Botella, garrafa, jarro y limones
Paul Cézanne pasó los años finales de su vida retirado en su Provenza natal, pintando al aire libre los paisajes y los campesinos de los alrededores de Aix-en-Provence, así como numerosas naturalezas muertas en la soledad de su nuevo estudio situado en lo alto de los Lauves. Hacía mucho tiempo que la pintura había dejado de ser para él una mera representación del mundo para convertirse en un proceso analítico de investigación de las estructuras constitutivas de la realidad, y para ello nada era más adecuado que la naturaleza muerta.
Aunque desde sus primeros bodegones realistas de juventud, teñidos aún de un cierto romanticismo, el artista mantuvo un interés permanente por la representación plástica de los objetos inanimados, fue en las composiciones más experimentales de su madurez cuando alcanzó una mayor maestría y desenvoltura.

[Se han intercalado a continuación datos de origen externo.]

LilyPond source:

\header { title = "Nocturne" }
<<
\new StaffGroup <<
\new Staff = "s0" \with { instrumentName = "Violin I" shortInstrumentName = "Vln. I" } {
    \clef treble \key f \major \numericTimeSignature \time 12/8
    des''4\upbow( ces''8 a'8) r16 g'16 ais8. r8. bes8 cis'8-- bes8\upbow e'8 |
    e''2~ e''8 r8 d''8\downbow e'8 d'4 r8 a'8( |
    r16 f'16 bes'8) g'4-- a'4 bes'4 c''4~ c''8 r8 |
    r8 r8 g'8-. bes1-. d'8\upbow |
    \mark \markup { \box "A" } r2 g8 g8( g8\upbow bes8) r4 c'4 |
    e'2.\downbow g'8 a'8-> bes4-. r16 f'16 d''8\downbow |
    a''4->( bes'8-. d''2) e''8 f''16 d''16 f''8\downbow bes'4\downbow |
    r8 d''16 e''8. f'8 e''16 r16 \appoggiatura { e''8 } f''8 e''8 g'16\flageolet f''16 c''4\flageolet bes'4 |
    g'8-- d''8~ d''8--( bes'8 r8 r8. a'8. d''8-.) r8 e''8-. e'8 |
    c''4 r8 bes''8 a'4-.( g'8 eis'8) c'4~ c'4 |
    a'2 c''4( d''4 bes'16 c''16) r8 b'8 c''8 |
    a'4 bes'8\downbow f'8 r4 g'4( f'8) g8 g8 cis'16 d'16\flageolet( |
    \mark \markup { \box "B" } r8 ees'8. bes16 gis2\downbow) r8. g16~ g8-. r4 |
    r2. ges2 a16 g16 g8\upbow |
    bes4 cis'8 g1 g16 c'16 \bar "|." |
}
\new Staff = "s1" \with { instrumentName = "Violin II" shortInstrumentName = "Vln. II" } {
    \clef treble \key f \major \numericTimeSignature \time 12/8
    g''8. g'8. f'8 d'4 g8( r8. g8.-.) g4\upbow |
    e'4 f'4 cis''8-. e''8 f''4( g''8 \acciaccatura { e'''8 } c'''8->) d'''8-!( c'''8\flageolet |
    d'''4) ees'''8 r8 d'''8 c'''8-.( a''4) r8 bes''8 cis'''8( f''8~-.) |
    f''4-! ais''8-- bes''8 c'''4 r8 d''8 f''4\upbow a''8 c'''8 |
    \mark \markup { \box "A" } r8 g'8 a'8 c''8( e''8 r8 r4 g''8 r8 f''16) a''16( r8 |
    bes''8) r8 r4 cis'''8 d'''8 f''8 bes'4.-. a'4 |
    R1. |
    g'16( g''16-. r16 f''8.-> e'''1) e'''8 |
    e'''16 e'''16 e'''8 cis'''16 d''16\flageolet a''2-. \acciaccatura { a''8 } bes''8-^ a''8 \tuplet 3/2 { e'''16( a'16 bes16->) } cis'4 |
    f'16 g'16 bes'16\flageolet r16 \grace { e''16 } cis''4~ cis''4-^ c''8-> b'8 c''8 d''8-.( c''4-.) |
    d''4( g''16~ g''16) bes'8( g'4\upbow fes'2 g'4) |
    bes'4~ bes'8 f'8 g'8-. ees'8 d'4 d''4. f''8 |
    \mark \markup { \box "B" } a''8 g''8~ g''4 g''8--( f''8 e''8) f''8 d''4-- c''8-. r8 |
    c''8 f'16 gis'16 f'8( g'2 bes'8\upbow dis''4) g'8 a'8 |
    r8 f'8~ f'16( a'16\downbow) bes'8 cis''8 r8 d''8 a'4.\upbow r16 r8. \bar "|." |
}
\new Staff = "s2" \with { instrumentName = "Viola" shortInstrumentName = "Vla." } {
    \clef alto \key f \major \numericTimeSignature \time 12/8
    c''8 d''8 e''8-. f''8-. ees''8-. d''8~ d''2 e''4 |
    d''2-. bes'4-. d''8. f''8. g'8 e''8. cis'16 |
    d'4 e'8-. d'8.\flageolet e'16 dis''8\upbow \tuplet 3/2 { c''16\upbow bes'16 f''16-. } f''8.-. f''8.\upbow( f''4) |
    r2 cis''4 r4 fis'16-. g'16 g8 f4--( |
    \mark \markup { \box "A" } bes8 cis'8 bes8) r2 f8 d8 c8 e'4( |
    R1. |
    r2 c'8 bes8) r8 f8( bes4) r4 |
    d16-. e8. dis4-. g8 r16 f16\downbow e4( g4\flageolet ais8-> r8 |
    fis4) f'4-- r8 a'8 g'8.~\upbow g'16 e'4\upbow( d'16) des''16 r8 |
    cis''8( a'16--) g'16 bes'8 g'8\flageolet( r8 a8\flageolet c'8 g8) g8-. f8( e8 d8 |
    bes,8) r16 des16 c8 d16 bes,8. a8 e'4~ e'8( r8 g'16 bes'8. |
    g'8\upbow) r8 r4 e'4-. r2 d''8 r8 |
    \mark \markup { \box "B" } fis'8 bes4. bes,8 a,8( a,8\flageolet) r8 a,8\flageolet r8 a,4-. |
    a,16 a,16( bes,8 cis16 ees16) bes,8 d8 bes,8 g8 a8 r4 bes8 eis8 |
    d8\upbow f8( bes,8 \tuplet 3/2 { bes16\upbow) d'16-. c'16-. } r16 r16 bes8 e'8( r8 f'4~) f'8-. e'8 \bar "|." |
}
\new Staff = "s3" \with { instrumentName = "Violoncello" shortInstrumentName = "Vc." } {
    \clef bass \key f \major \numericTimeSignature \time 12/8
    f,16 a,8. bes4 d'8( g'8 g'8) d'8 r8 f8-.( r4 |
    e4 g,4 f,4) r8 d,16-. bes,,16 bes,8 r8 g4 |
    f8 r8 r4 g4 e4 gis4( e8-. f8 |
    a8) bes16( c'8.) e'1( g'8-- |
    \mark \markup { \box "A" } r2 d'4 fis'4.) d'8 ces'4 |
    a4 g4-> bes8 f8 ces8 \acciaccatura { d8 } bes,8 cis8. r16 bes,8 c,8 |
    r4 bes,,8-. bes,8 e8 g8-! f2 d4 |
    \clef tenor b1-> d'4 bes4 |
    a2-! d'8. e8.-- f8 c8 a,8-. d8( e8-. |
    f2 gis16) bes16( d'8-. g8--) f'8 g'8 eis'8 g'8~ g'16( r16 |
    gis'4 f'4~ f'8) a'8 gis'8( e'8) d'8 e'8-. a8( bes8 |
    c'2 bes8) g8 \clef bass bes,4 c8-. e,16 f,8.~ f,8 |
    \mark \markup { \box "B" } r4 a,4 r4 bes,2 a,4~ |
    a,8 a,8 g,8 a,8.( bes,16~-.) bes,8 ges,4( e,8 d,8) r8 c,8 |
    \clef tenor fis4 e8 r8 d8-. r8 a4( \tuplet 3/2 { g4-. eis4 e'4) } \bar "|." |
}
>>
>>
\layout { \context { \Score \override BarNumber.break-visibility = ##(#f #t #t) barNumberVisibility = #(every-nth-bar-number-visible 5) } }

Botella, garrafa, jarro y limones pertenece a ese conjunto de naturalezas muertas realizadas en los últimos años de su vida, en las que, como escribió el crítico británico Roger Fry, «logró la expresión de los sentimientos más exaltados y de las intuiciones más profundas de su naturaleza». Sobre una bandeja colocada encima de una mesa cubierta con un sencillo mantel a cuadros aparece un conjunto integrado por apenas unos escasos recipientes domésticos de formas y tamaños diferentes y dos limones (o quizás un pedazo de pan y un limón, como señala Terence Maloon). Entre ellos destaca, con entidad propia, una jarra de cerámica floreada —seguramente procedente de alguna de las fábricas de los alrededores de Aix— cuya corporeidad contrasta con la transparencia de los recipientes de cristal contiguos. También se percibe una cierta divergencia entre la perspectiva diagonal de la bandeja y de las líneas oblicuas del mantel y el juego de horizontales y verticales del plano de la pared del fondo que crea una red de direcciones opuestas y, al mismo tiempo, un efecto de unidad espacial, que acrecienta el énfasis en la bidimensionalidad del plano pictórico.
En 1904 Cézanne aconsejaba al joven pintor Émile Bernard que debía representar «la naturaleza a través del cilindro, la esfera, el cono, todo ello puesto en perspectiva», dejando claro que las formas geométricas eran instrumentos indispensables para abordar la experiencia de lo real. Siguiendo esta creencia, Cézanne configuró esta equilibrada composición a base de una serie de volúmenes de contornos bien definidos reducidos a sus formas geométricas básicas. Por otra parte, como hicieron los impresionistas, sustituyó los contrastes de luz y oscuridad por contrastes de colores fríos y colores cálidos.
Además, este bodegón es un significativo ejemplo de la maestría que alcanzó el pintor con la difícil técnica de la acuarela. Mientras que la densidad de las pinceladas constructivas se corresponde con los óleos del pintor, la transparencia de la pintura, que deja algunas zonas del papel a la vista, no sólo nos desvela la estructura interna de la composición, sino que logra representar efectos visuales de una armonía magistral. La organización espacial y el lenguaje radical con el que Cézanne aplica la técnica de la acuarela durante su periodo final se acerca según Fry «a un sistema abstracto de ritmos plásticos» y anticipa las naturalezas muertas cubistas de Picasso y Braque.